I posted a pastebin of the code I am using in the Star firmware thread, here

toykeeper:

http://en.wikipedia.org/wiki/Photoacoustic_effect

try black fabric, it should be louder

thats a cool idea about the guitar tuner app.

Annother thing about the large copper area is that it reduces unwanted high frequency effects. It stabilizes ground at high frequencies with the capacitance between the layers.

That’s one of the coolest things I’ve seen in a long time. I had no idea it was caused by the dark fibers rapidly absorbing and releasing heat.

Now I really kind of want to make a firmware which will play tunes when aimed at black fabric. :slight_smile:

Do it :slight_smile: it would amazingly cool to be able load an midi file in to a firmware and have a hidden mode that plays the lights theme song :wink:

Not only disco modes anymore but an actual music producing disco mode :smiley:

Although i suspect something like that would take up alot of room in the attiny, but with all these new bigger attiny’s being discussed maybe someday it could be possible……

It’s cool, but with all the floppy drive symphonies and Tesla coil synthesizers, I think it’s already well-trodden territory. I think I’ll try to focus on making more useful stuff instead, like that off-time dual-pwm firmware people keep requesting.

Yeah you are right of course :wink:

But if you would just happen to run out of useful ideas, remember the one about the disco modes that actually sings :wink:

People might be surprised by an infrared flashlight with good throw doing that.

Okay, that would indeed be a fun project… infrared laser programmed to play music on objects in the distance. :slight_smile:

I’m not aware of whether lasers can turn on and off fast enough, but otherwise it seems like it should work. Maybe I should ask over at the laser forums. A quick wikipedia scan suggests it should be feasible though.

You can’t do it with a laser, because it might hurt people’s eyes. It takes a good deal of power.

Perhaps a wide-beam laser instead of a narrow beam? Like, more focused than a SK-68 but not as much as a typical laser pointer? It’d be really cool to be able to trigger the effect from across a room.

Do different fabrics create different “songs”?

At a party, people could walk into the projected wide beam laser that is creating the disco ball effect and have their shirt/jacket/dress/chest hair/whatever sing their own specific pattern. :slight_smile:

So let’s just say I do want to stack a zener. Can you extrapolate on the above? It’s my first time messing with a zener.
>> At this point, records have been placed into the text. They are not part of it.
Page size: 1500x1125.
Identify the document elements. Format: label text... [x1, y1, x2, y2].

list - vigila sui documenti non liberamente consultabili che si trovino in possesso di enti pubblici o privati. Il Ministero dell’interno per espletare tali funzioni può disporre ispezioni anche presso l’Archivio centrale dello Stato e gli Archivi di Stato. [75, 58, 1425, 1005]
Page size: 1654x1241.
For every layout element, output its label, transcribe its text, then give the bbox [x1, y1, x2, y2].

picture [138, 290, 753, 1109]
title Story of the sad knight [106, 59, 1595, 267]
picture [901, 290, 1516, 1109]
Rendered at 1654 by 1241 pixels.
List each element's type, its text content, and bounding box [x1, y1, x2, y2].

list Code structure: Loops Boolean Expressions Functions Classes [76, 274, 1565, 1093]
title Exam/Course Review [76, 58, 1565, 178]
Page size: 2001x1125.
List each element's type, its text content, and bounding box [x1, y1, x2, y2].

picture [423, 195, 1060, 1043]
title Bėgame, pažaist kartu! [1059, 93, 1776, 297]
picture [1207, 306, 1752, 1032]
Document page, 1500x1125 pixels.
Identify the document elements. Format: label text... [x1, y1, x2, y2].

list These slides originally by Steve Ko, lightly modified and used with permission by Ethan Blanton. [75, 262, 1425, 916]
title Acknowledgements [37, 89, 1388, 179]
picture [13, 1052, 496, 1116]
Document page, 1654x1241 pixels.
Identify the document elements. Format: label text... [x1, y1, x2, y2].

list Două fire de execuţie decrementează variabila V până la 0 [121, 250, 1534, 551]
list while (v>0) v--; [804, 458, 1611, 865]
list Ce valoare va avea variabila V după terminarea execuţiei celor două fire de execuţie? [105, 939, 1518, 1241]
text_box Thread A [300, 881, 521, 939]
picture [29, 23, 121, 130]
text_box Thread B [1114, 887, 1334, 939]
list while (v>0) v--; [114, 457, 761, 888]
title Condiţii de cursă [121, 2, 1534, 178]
The Zener is really actually pretty easy. There’s a “limiting” or “load” resistor, that’s the 100 ohm or 200 ohm or whatever resistor that’s placed on D1’s normal location. So one end of that resistor is wired directly to the MCU’s Vcc. The Zener is also wired directly to the MCU’s Vcc as well as GND. The cathode (striped end) goes towards Vcc, the other end goes to GND.

The Zener will self destruct without a current limiting resistor. It behaves sort of like a low-resistance short to GND. That’s why we add the resistor between Vin (BAT+) and the Zener, it prevents things from getting out of control and allows the Zener to pull Vcc down to the desired voltage.

I’d either put mine diagonally across D1 and R2 (from Vcc to GND) or horizontally from D1 across to FET pins 1-3 (GND).

Post a picture with the Zener laying in place and I’ll verify whether it’s correct.

EDIT: please try and fix the strike-through in your quote of the OP. For whatever reason it’s not working and I’d rather not have anyone get confused. Stacking on C1 is not acceptable for this driver.